A task often left to developers, the index consistency check makes sure a local site index matches the index of the related database. RegEx offers superior ease and functionality with this task, as you can use greedy RegEx or lazy RegEx patterns to identify any mismatches between the two and remedy them accordingly.

8. Evaluating Content by Identifying HTML Elements

Part of technical SEO is ensuring that your website's code is easy for search engines to crawl. Code should generally be well-structured and well-organized. Having code that's too cluttered might negatively impact SEO. RegEx can help you to identify strings of "clunky" code across your website so you can clean it up in the process of optimization.

Developers can assess the "back end" quality of content by searching for deficiencies. RegEx commands can help you to identify elements of poor code style, like redundant blank lines, missing white space, or code line lengths that might be too long. 

This is another incident where RegEx is an invaluable time-saving tool when you have a website with hundreds, or perhaps thousands, of pages. 

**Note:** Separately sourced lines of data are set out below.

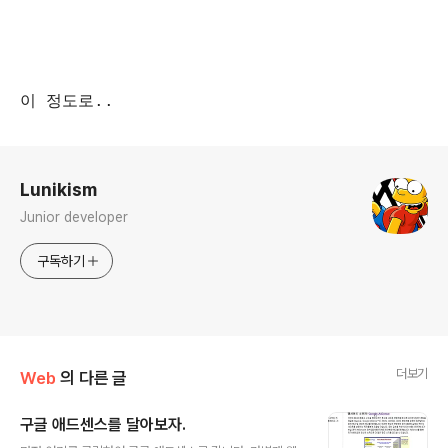
이 정도로..
로그 정보
Lunikism
Junior developer
구독하기
더보기
Web
의 다른 글
구글 애드센스를 달아보자.
글 내용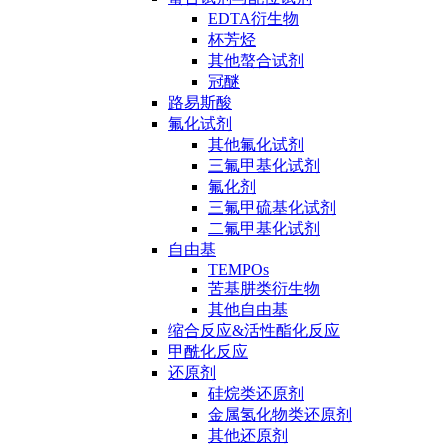
EDTA衍生物
杯芳烃
其他螯合试剂
冠醚
路易斯酸
氟化试剂
其他氟化试剂
三氟甲基化试剂
氟化剂
三氟甲硫基化试剂
二氟甲基化试剂
自由基
TEMPOs
苦基肼类衍生物
其他自由基
缩合反应&活性酯化反应
甲酰化反应
还原剂
硅烷类还原剂
金属氢化物类还原剂
其他还原剂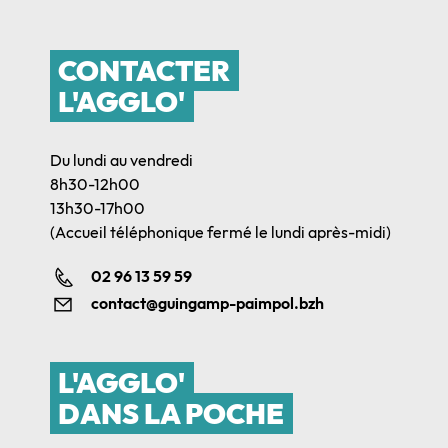
CONTACTER
L'AGGLO'
Du lundi au vendredi
8h30-12h00
13h30-17h00
(Accueil téléphonique fermé le lundi après-midi)
02 96 13 59 59
contact@guingamp-paimpol.bzh
L'AGGLO'
DANS LA POCHE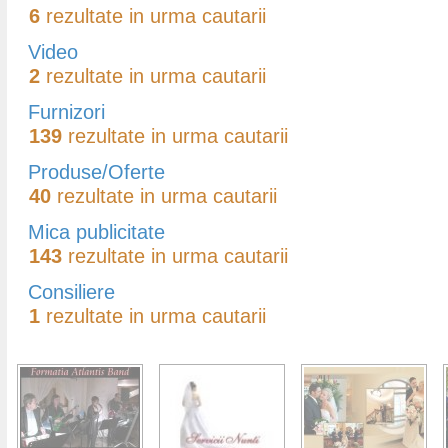
6
rezultate in urma cautarii
Video
2
rezultate in urma cautarii
Furnizori
139
rezultate in urma cautarii
Produse/Oferte
40
rezultate in urma cautarii
Mica publicitate
143
rezultate in urma cautarii
Consiliere
1
rezultate in urma cautarii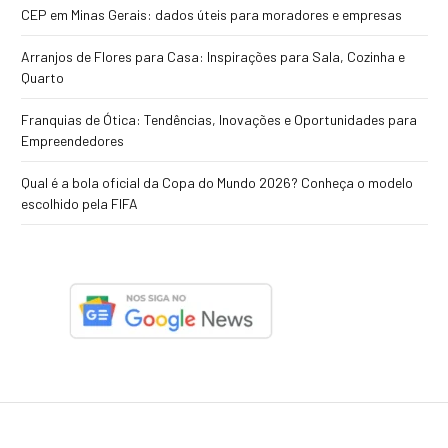
CEP em Minas Gerais: dados úteis para moradores e empresas
Arranjos de Flores para Casa: Inspirações para Sala, Cozinha e
Quarto
Franquias de Ótica: Tendências, Inovações e Oportunidades para
Empreendedores
Qual é a bola oficial da Copa do Mundo 2026? Conheça o modelo
escolhido pela FIFA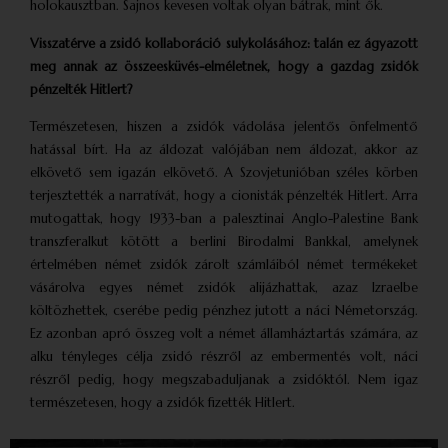
holokausztban. Sajnos kevesen voltak olyan bátrak, mint ők.
Visszatérve a zsidó kollaboráció sulykolásához: talán ez ágyazott
meg annak az összeesküvés-elméletnek, hogy a gazdag zsidók
pénzelték Hitlert?
Természetesen, hiszen a zsidók vádolása jelentős önfelmentő
hatással bírt. Ha az áldozat valójában nem áldozat, akkor az
elkövető sem igazán elkövető. A Szovjetunióban széles körben
terjesztették a narratívát, hogy a cionisták pénzelték Hitlert. Arra
mutogattak, hogy 1933-ban a palesztinai Anglo-Palestine Bank
transzfer­alkut kötött a berlini Birodalmi Bankkal, amelynek
értelmében német zsidók zárolt számláiból német termékeket
vásárolva egyes német zsidók alijázhattak, azaz Izraelbe
költözhettek, cserébe pedig pénzhez jutott a náci Németország.
Ez azonban apró összeg volt a német állam­háztartás számára, az
alku tényleges célja zsidó részről az embermentés volt, náci
részről pedig, hogy megszabaduljanak a zsidóktól. Nem igaz
természetesen, hogy a zsidók fizették Hitlert.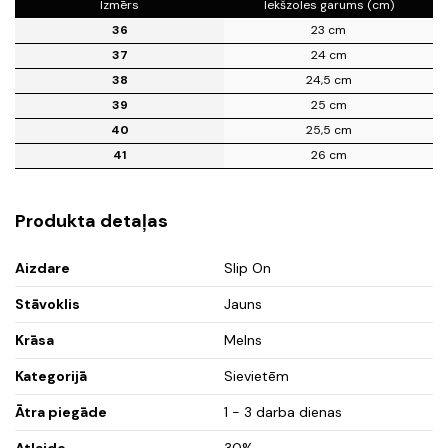
Izmērs
Iekšzoles garums (cm)
36
23 cm
37
24 cm
38
24,5 cm
39
25 cm
40
25,5 cm
41
26 cm
Produkta detaļas
Aizdare
Slip On
Stāvoklis
Jauns
Krāsa
Melns
Kategorijā
Sievietēm
Ātra piegāde
1 - 3 darba dienas
Atlaide
30%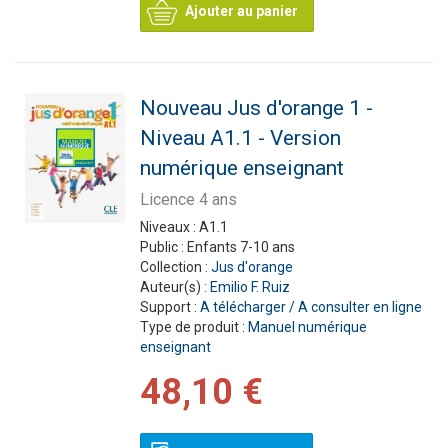
Ajouter au panier
Nouveau Jus d'orange 1 -
Niveau A1.1 - Version
numérique enseignant
Licence 4 ans
Niveaux :
A1.1
Public :
Enfants 7-10 ans
Collection :
Jus d'orange
Auteur(s) :
Emilio F. Ruiz
Support :
A télécharger / A consulter en ligne
Type de produit :
Manuel numérique
enseignant
48,10 €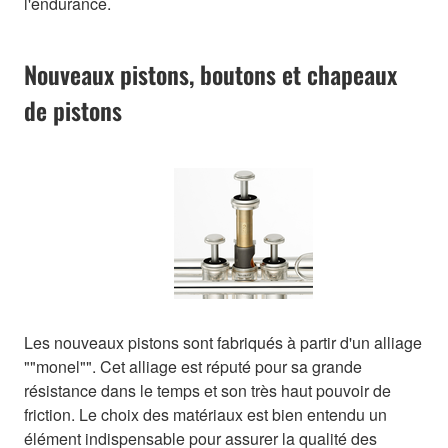
l'endurance.
Nouveaux pistons, boutons et chapeaux
de pistons
Les nouveaux pistons sont fabriqués à partir d'un alliage
""monel"". Cet alliage est réputé pour sa grande
résistance dans le temps et son très haut pouvoir de
friction. Le choix des matériaux est bien entendu un
élément indispensable pour assurer la qualité des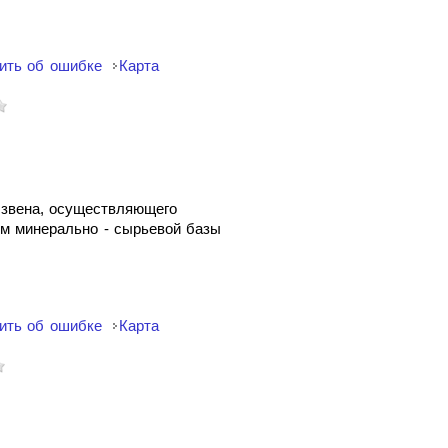
ить об ошибке
Карта
 звена, осуществляющего
ем минерально - сырьевой базы
ить об ошибке
Карта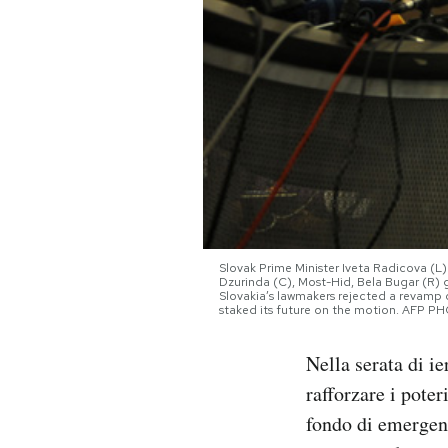
PODCAST
NEWSLETTER
I MIEI PREFERITI
SHOP
Slovak Prime Minister Iveta Radicova (L
Dzurinda (C), Most-Hid, Bela Bugar (R) gi
Slovakia’s lawmakers rejected a revamp 
CALENDARIO
staked its future on the motion. AFP
Nella serata di i
AREA PERSONALE
rafforzare i pote
Area Personale
fondo di emergenz
Newsletter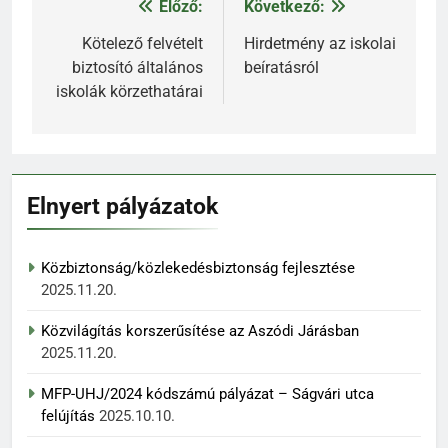
Előző:
Következő:
Bejegyzés
navigáció
Kötelező felvételt
Hirdetmény az iskolai
biztosító általános
beíratásról
iskolák körzethatárai
Elnyert pályázatok
Közbiztonság/közlekedésbiztonság fejlesztése
2025.11.20.
Közvilágítás korszerűsítése az Aszódi Járásban
2025.11.20.
MFP-UHJ/2024 kódszámú pályázat – Ságvári utca
felújítás
2025.10.10.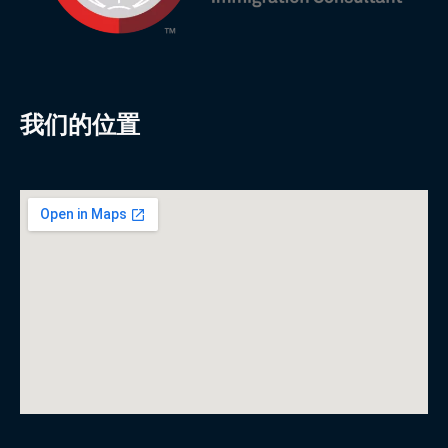
我们的位置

9. Creating Smart Redirects From '.Htaccess' Files

An ".Htaccess" file is a hidden file that causes an automatic redirect from one page to another. Let's say you've developed two pieces of content around your new product line: One is an interview with your CEO about the development process and the other is a breakdown of the product's specifications. 

Perhaps you want to take down the CEO interview a month after the launch. Using RegEx, you can identify the search strings that led people to that piece of content and offer smart redirects to the content you actually want them to see. 

10. Finding Client Queries After They Purchase

Digital marketers might assume their work ends at the point of conversion. But the after-purchase data can offer deep insight into customers' post-purchase concerns and experiences. What's on the mind of a recent customer can tell you a lot about whether the product works and how you can respond proactively to those concerns.

Let's imagine you sell a state-of-the-art vacuum cleaner. You might want to know if people are looking for information on key terms like "warranty," "return period," "doesn't work," "replacement parts," and "complaints." 

A RegEx query can help you identify the key terms your customers might look up after purchase so you can be ready with a response. That response might be a set of Q&As for your customer service team or relevant pages on your website that provide return and warranty information. 

11. Comparing Brand and Non-Brand Traffic

One important question for digital marketers is which segment of users search by brand identity versus product, service, or industry. Think of "Coca-Cola" as the brand, while "soft drinks," "carbonated drinks," "soda," or "sweetened" are all examples of terms related to Coca-Cola. In search traffic, "Coca-Cola" and "soda" are both potential key terms, but one is brand-specific and the other is not.

Marketers can use RegEx to distinguish between visitors searching for the brand and brand-related terms and visitors searching for non-brand-related terms. In this example, "Coca-Cola," "Coke," and "Diet Coke" are all brand key terms. One example of a RegEx report in Google Search Console that distinguishes between traffic types is a RegEx query that "includes" or "excludes" branded terms that you specify. 

Depending on how you use RegEx, your "includes" report might only have these branded terms, or it might have all terms. If you use a lazy RegEx pattern, you can capture only branded traffic; with a greedy RegEx pattern, you can capture everything. 

12. Conducting Log File Analysis

Suppose you want to extract key terms from your log files. RegEx can help you do this efficiently, even if the values appear in each log line in a different order or don't appear in each log line at all. By using RegEx, you can identify the logs relevant to your data analysis and use them to create a cohesive report. 

Because of the flexibility of RegEx, you can adopt a lazy pattern to eliminate duplications in repetitive logs. By default, RegEx patterns are greedy. Use special characters to confine your searches to a lazy pattern if necessary, such as by using "*?" instead of "*". One tip is to start with a simple RegEx query that offers transparency into the structure of your logs before implementing a more complex RegEx pattern.